Menurut Agus, salah satu cara yang bisa dilakukan masyarakat untuk mendukung Polri adalah memindahkan putra dan putri mereka dari ponpes tersebut. ”Pindah ke ponpes yang lebih aman dari kemungkinan menjadi korban kekerasan seksual,” ungkap jenderal bintang tiga Polri tersebut. Bentuk dukungan lain adalah masyarakat tidak mendaftarkan anak-anak mereka untuk menempuh pendidikan di ponpes itu. Agus percaya masyarakat satu suara dengan Polri. ”Tidak menoleransi yang dilakukan pelaku kepada santriwati-santriwati yang menjadi korban,” tegasnya.

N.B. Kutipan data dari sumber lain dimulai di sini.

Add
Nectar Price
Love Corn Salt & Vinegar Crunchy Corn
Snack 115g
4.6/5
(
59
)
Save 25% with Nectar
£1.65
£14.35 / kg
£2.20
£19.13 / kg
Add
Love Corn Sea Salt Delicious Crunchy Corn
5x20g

Berdasar data yang diperoleh Jawa Pos dari Lembaga Perlindungan Saksi dan Korban (LPSK), kasus yang menyeret Mas Bechi terjadi sejak 2019. Laporannya teregister di Polres Jombang dengan nomor LPB/392/X/RES/1.24/2019/JATIM/RES.JBG.

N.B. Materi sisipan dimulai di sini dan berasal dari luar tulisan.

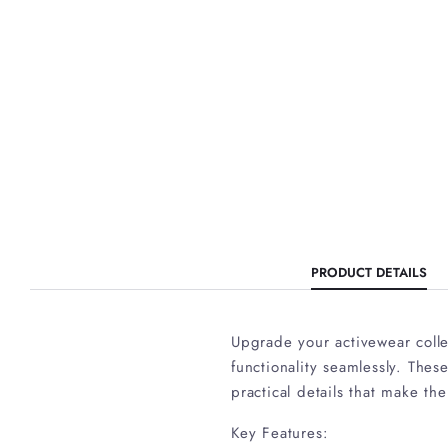
PRODUCT DETAILS
Upgrade your activewear colle
functionality seamlessly. Thes
practical details that make the
Key Features:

Dari Polres Jombang, kasus itu ditarik ke Polda Jawa Timur. Meski sudah tiga tahun berjalan, Mas Bechi sebagai tersangka tidak kunjung menunjukkan iktikad baik untuk menjalani proses hukum sesuai dengan aturan dan ketentuan. Karena itu, Wakil Ketua LPSK Susilaningtias mengapresiasi langkah tegas aparat kepolisian. Terlebih, Polri sudah berusaha menempuh cara-cara persuasif sebelum melakukan jemput paksa.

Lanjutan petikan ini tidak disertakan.